RELATER LE FAIT OU RELATER L’ECUME ?
Gabriel Lévy
7 juin 2008.
Relater un fait ou seulement son commentaire, tel paraît être le dilemme de la presse française.
Le fait :
Dans
un arrêt du 21 mai 2008, la Cour d’Appel de Paris a relaxé M. Karsenty,
accusé de diffamation envers France 2 et M. Enderlin, au sujet de la
controverse née de la mort, ou de la prétendue mort, de l’enfant Al
Dura au carrefour de Nazarim (Israël) le 30 septembre 2000.
Pour
former ce jugement de 13 pages, la Cour a examiné les nombreux
témoignages qui justifiaient le bien fondé de la démarche de M.
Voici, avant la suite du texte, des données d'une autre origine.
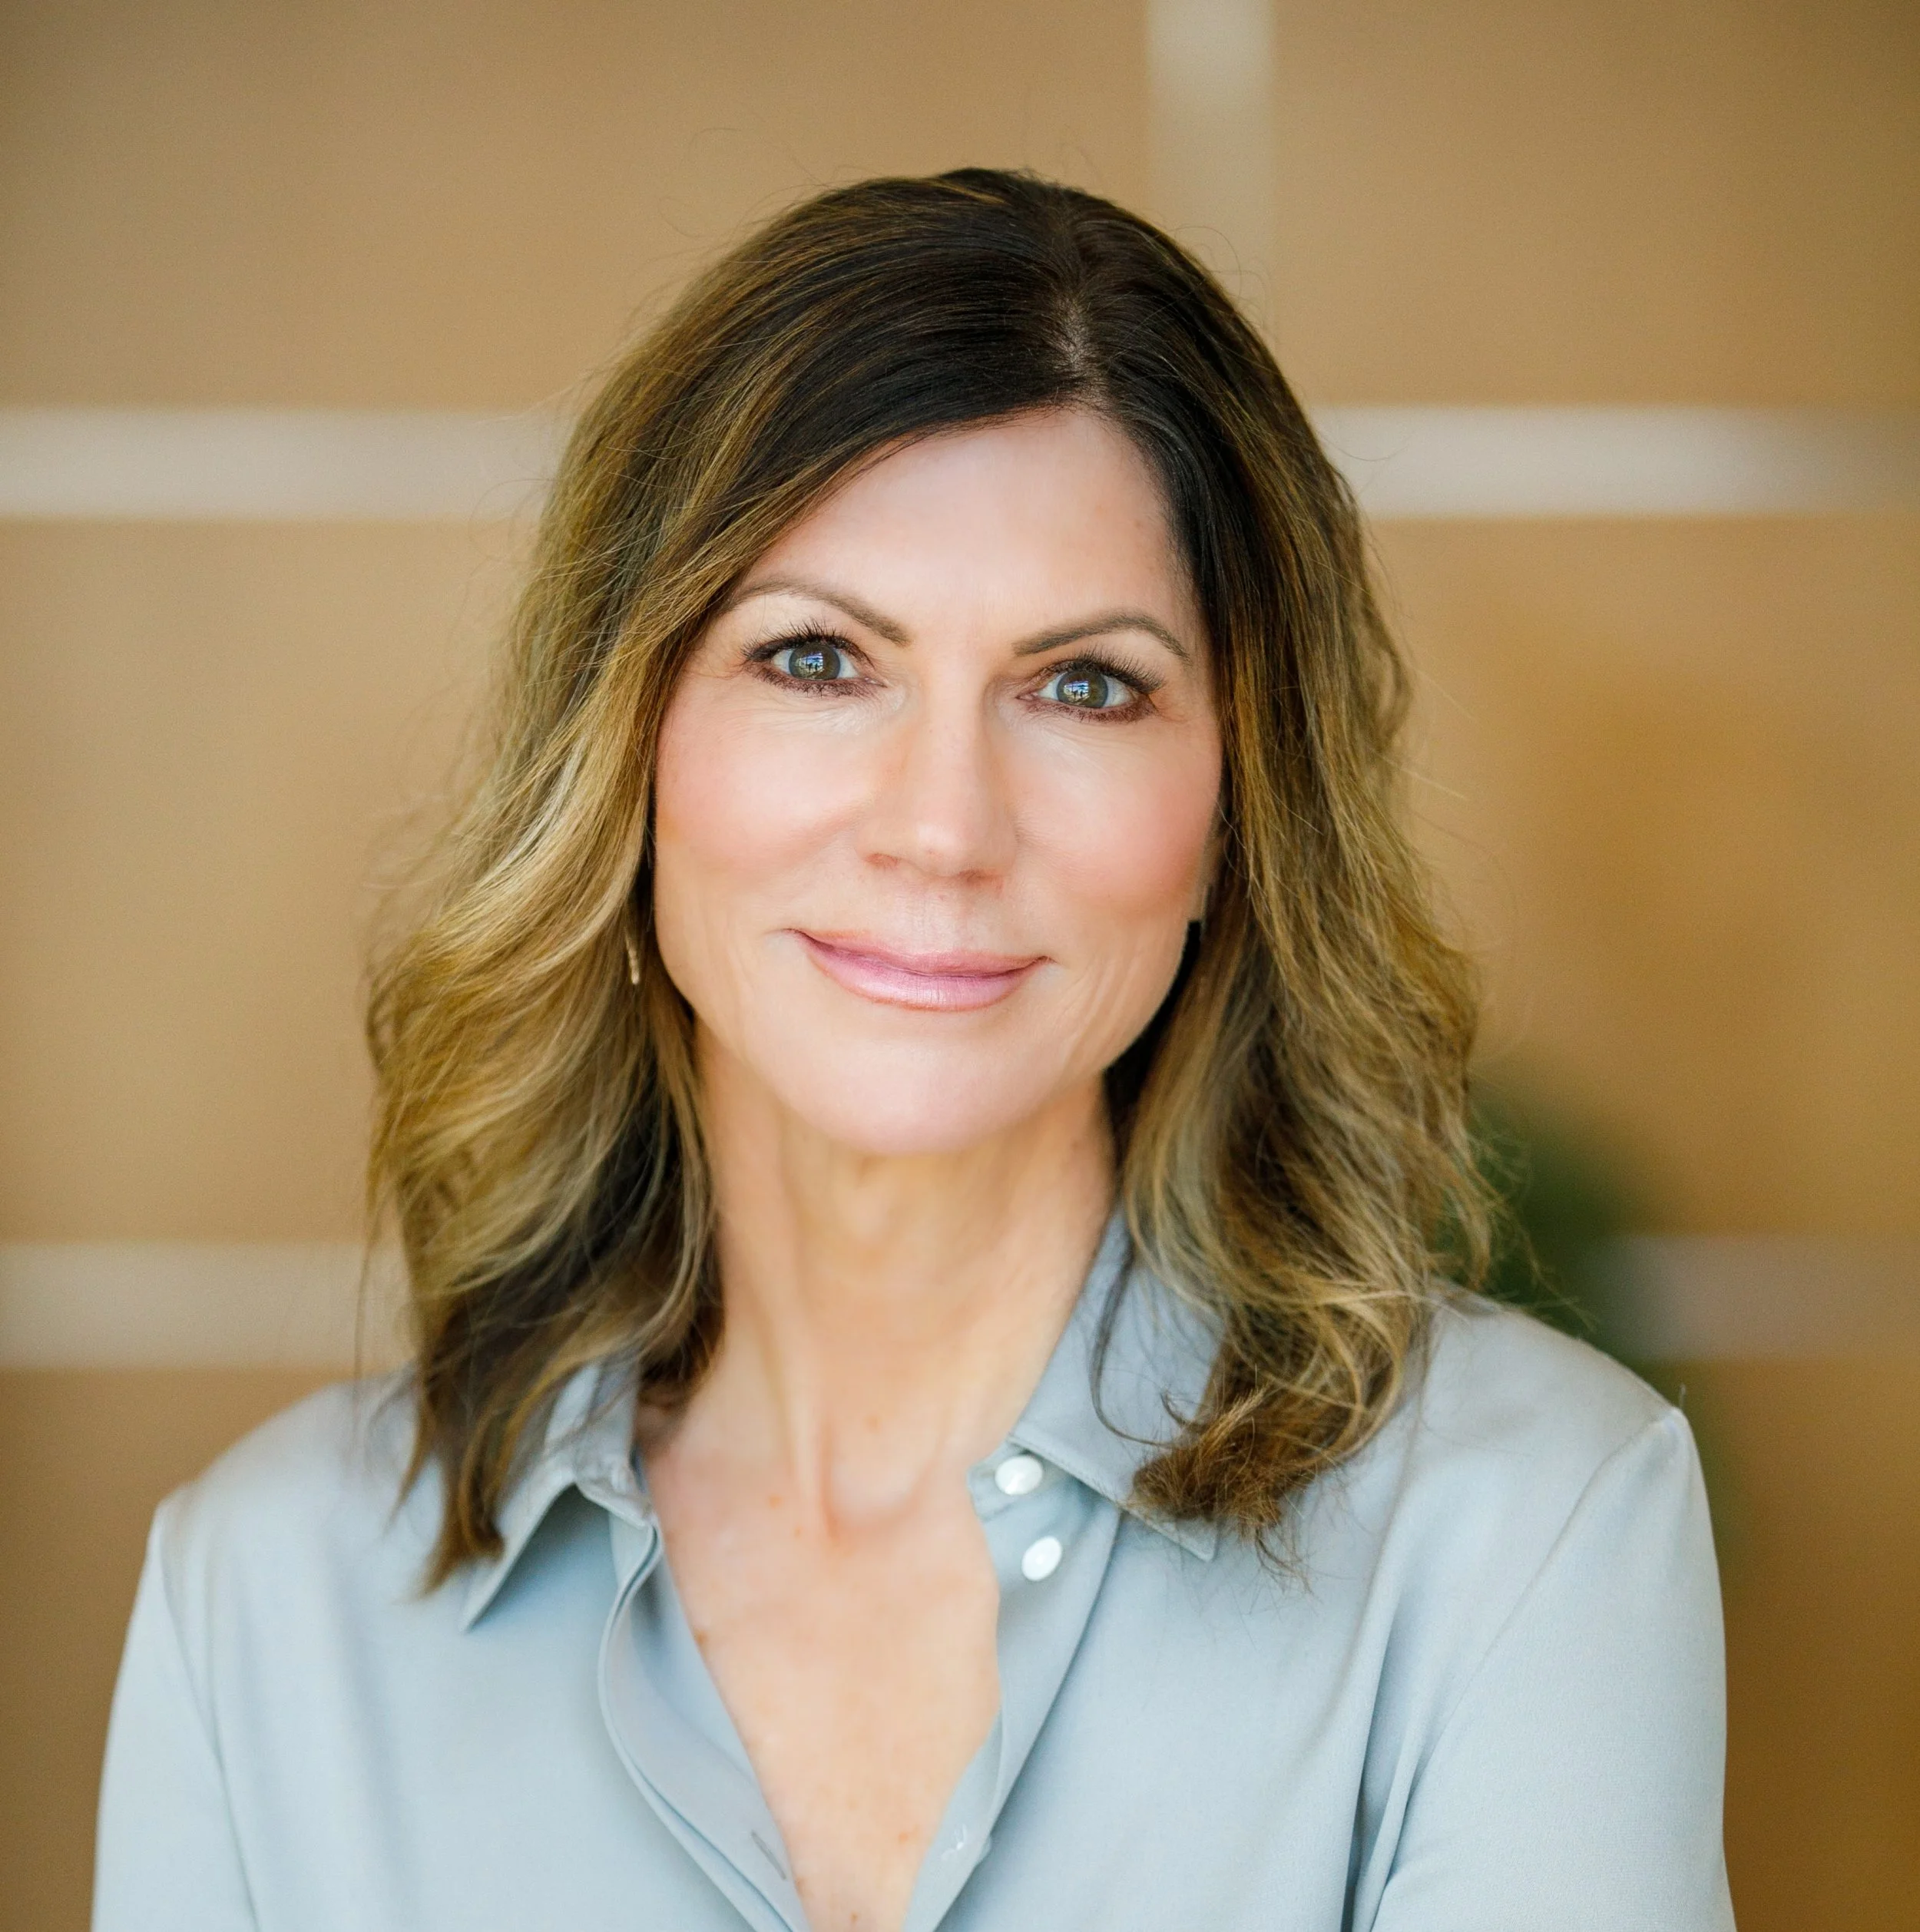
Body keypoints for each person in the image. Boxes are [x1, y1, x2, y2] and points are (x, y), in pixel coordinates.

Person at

Karsenty : rechercher la vérité.
La presse a été muette, à quelques exceptions près (Libération, le lendemain et Le Monde, 4 jours plus tard).
L’écume :
En
revanche, le Nouvel Observateur publie une liste de soutien à M.
Enderlin, largement signalée par d’autres parutions. Elle est signée,
entre autres, par 17 journalistes de l’hebdomadaire qui en a pris
l’initiative et par 12 journalistes des chaînes publiques, la
télévision publique France 2 étant le co-auteur du recours perdu.
Les
plaignants déboutés ont formé un appel en cassation. A ce stade, il
n’est pas inutile de souligner - avec force - qu’il s’agit d’un
établissement financé en partie par la contribution de nos concitoyens,
et qu'en conséquence, ces derniers ont le droit d’être parfaitement
informés des faits, comme des raisons de cette ardeur procédurière
coûteuse.
Les prétentions des signataires de la pétition :
Pour ces derniers : « l’arrêt les surprend, car il accorde la même crédibilité à un journaliste connu… qu’à ses détracteurs ».
La notoriété serait-elle synonyme d’infaillibilité ? Un juge, lui, n’y
prétend pas, mais il examine sérieusement les faits qui lui sont
soumis. Or, le journaliste « connu pour le sérieux et la rigueur de son travail »,
n’avait pris aucune part au recueil des images diffusées, il n’était
pas sur place et il admet une foi sans limite à un caméraman
palestinien, qui pouvait ne pas être objectif. Dans des conditions
semblables, l’agence Reuters avait été obligée de reconnaître une
manipulation de son photographe pour des clichés de Beyrouth en flammes
(1)
Cet arrêt les « surprend,
car il laisse entendre qu’il existerait désormais à l’encontre des
journalistes une « permission de diffamer qui permettrait à chacun, au
nom de la « bonne foi », du « droit de libre critique » et de la
« liberté d’expression » de porter atteinte impunément « à l’honneur et
à la réputation des professionnels de l’information ».
Résumons :
1°) Les journalistes disent le droit canon. Ils sont donc infaillibles.
Pourtant,
pour ces signataires ou pour leur organe de presse, les erreurs
reconnues, ainsi que les commentaires anéantis par la suite des
événements, ne sont pas rares de… Phnom Penh à Timisoara. (2-3-4).
Les
médecins sont responsables civilement de leurs erreurs, et
pénalement de leur fautes. A notre connaissance, les journalistes
subissent un traitement plus favorable. Combien de journalistes ont-ils
été condamnés par des tribunaux pour diffusion de fausses nouvelles ?
2°) Selon eux, nous n’aurions pas le droit de rechercher la vérité et
de comprendre la raison pour laquelle ils peuvent taire, ou au
contraire, diffuser une information, l’amoindrir ou l’amplifier, voire
la déformer (5).
2- « Phnom Penh. La ville est libérée ». Le Monde du 10 avril 1975.
5- « Désinformer : volonté, soumission ou carence ? » Gabriel Lévy. Atlantis Intitute. 2 novembre 2006.